I love him. I ship Selwyn/Nick/Bree so hard. Polyamory has become more popular in science fiction and fantasy these days so maybe there can be the polyamory I’m incredibly invested in? Selwyn deserves to kiss his adoptive brother that he’s sworn to the eternal service of! Selwyn also deserves to go “i—it’s not like I LIKE you or anything!!! baka!!!” at Bree. Solve This Love Triangle With Polyamory.
Overall, Legendborn is a pretty standard “teenage girl gets All the magic powers and also all the hot boys are in love with her” story, but it’s really well-executed and I was rooting for it. The author seems to be very confused about Arthuriana (Gawain has… healing powers? Arthur had… children? That weren’t Mordred? Galahad had children? Which means he presumably had sex?) but if you can tolerate that it’s a fun read.
A Deadly Education: The latest series from Naomi Novik. I enjoyed this less than literally everyone I’m friends with, all of whom have decided to become the Enthusiastic Scholomance Fandom and spent a lot of time trying to figure out the geopolitics and what exactly the death rates are. (Writers are not good at math.) But it’s popular enough among all my friends that I felt I should recommend it.
There are monsters called mals, which find teenage wizards to be the most delicious food available. Teenage wizards have a 5% chance of surviving outside of the magic school the Scholomance—inside of the Scholomance, it rises to a 25% chance. The protagonist, El, is a wizard with a special magical affinity for mass destruction; her love interest, Orion, is a wizard with a special magical affinity for killing mals and zero interests outside of killing mals. (He’s very autistic. I love him.) Orion saved a very high percentage of the class from mals… but that means the mals are lurking at the bottom floor, hungry, waiting for the senior class to try to leave so that they can be delicious food.

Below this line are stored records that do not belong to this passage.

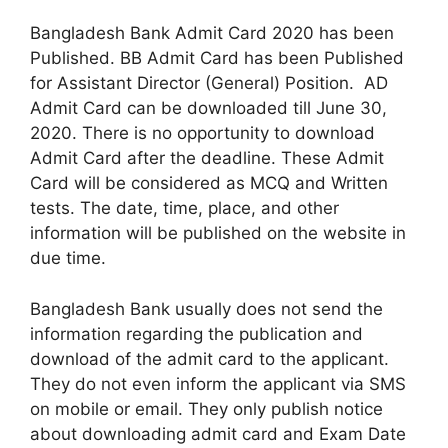
Bangladesh Bank Admit Card 2020 has been
Published. BB Admit Card has been Published
for Assistant Director (General) Position. AD
Admit Card can be downloaded till June 30,
2020. There is no opportunity to download
Admit Card after the deadline. These Admit
Card will be considered as MCQ and Written
tests. The date, time, place, and other
information will be published on the website in
due time.
Bangladesh Bank usually does not send the
information regarding the publication and
download of the admit card to the applicant.
They do not even inform the applicant via SMS
on mobile or email. They only publish notice
about downloading admit card and Exam Date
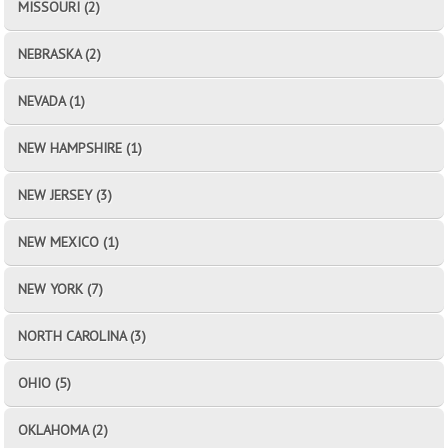
MISSOURI (2)
NEBRASKA (2)
NEVADA (1)
NEW HAMPSHIRE (1)
NEW JERSEY (3)
NEW MEXICO (1)
NEW YORK (7)
NORTH CAROLINA (3)
OHIO (5)
OKLAHOMA (2)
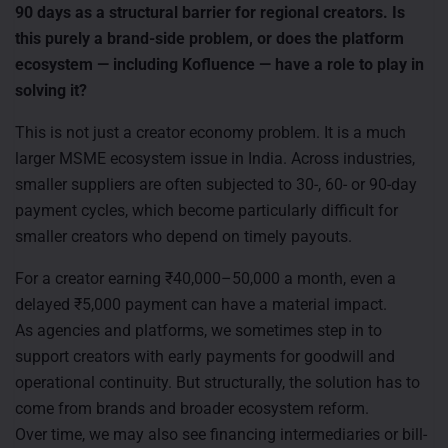
90 days as a structural barrier for regional creators. Is
this purely a brand-side problem, or does the platform
ecosystem — including Kofluence — have a role to play in
solving it?
This is not just a creator economy problem. It is a much
larger MSME ecosystem issue in India. Across industries,
smaller suppliers are often subjected to 30-, 60- or 90-day
payment cycles, which become particularly difficult for
smaller creators who depend on timely payouts.
For a creator earning ₹40,000–50,000 a month, even a
delayed ₹5,000 payment can have a material impact.
As agencies and platforms, we sometimes step in to
support creators with early payments for goodwill and
operational continuity. But structurally, the solution has to
come from brands and broader ecosystem reform.
Over time, we may also see financing intermediaries or bill-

It’s funny, El and Orion have a great dynamic, and it’s a fun “there’s a grimdark setting but we’re going to overcome it together and earn our happy ending by being very powerful and very clever” sort of narrative.
A Wizard’s Guide to Defensive Baking: If you like Diana Wynne Jones, I strongly recommend checking out T. Kingfisher/Ursula Vernon. They share a certain practicality, a groundedness, a common sense, that is uncommon in the rest of the genre, alongside a rich imagination and quirkiness.

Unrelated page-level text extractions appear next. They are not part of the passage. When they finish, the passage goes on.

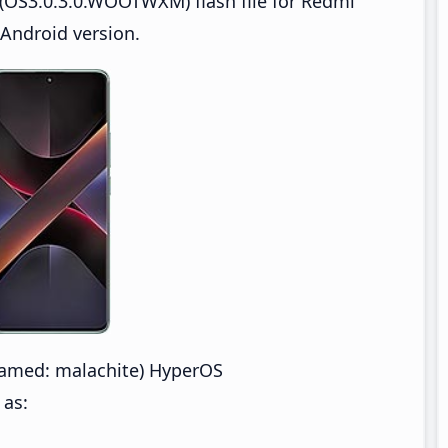
(OS3.0.3.0.WOOTWXM) flash file for Redmi
Android version.
amed: malachite) HyperOS
 as:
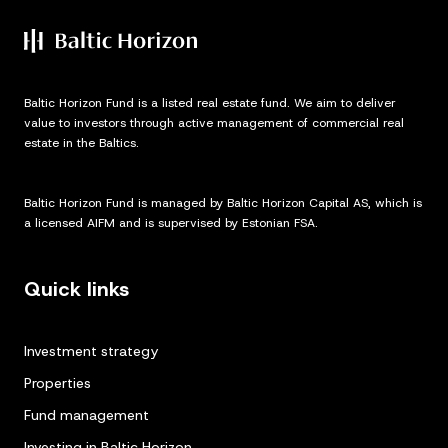
Baltic Horizon Fund is a listed real estate fund. We aim to deliver
value to investors through active management of commercial real
estate in the Baltics.
Baltic Horizon Fund is managed by Baltic Horizon Capital AS, which is
a licensed AIFM and is supervised by Estonian FSA.
Quick links
Investment strategy
Properties
Fund management
Investing in Baltic Horizon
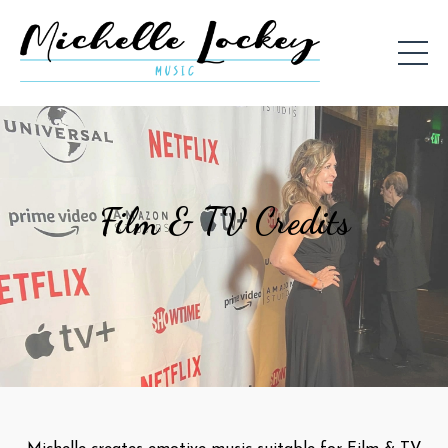
Film & TV Credits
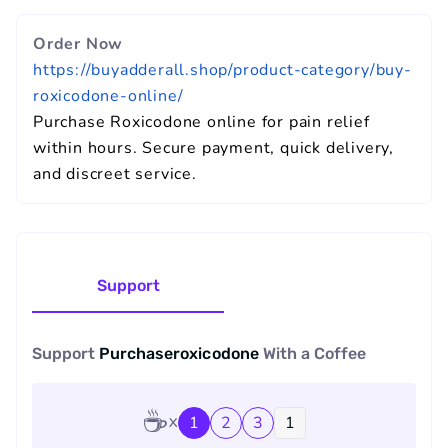
Order Now
https://buyadderall.shop/product-category/buy-
roxicodone-online/
Purchase Roxicodone online for pain relief
within hours. Secure payment, quick delivery,
and discreet service.
Support
Support
Purchaseroxicodone
With a
Coffee
☕
1
2
3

A Wizard’s Guide to Defensive Baking stars a young wizard whose power is the ability to control bread. By far the most delightful aspect of this book is the many creative ways she uses her ability.
A Wizard’s Guide to Defensive Baking is extremely middle-grade. It’s a great book; it’s just a book aimed at an audience of ten-year-olds. I couldn’t shake the feeling that I would enjoy it more were I, myself, ten. This feels like a seriously-missing-the-point critique of the book as a book: it’s hardly a fault in a book that it primarily appeals to its target audience. Still, I recommend it less for your own reading and more as a present for the elementary schooler in your life.
> Helicopter Story … is difficult to obtain online. If you can get your hands on a copy, I recommend reading it.
The page where it was originally posted was archived and is still accessible at https://archive.ph/LuqGO .
FWIW, I am fat and I thought the depiction of being fat in a fat-hating society in The Pill was spot-on.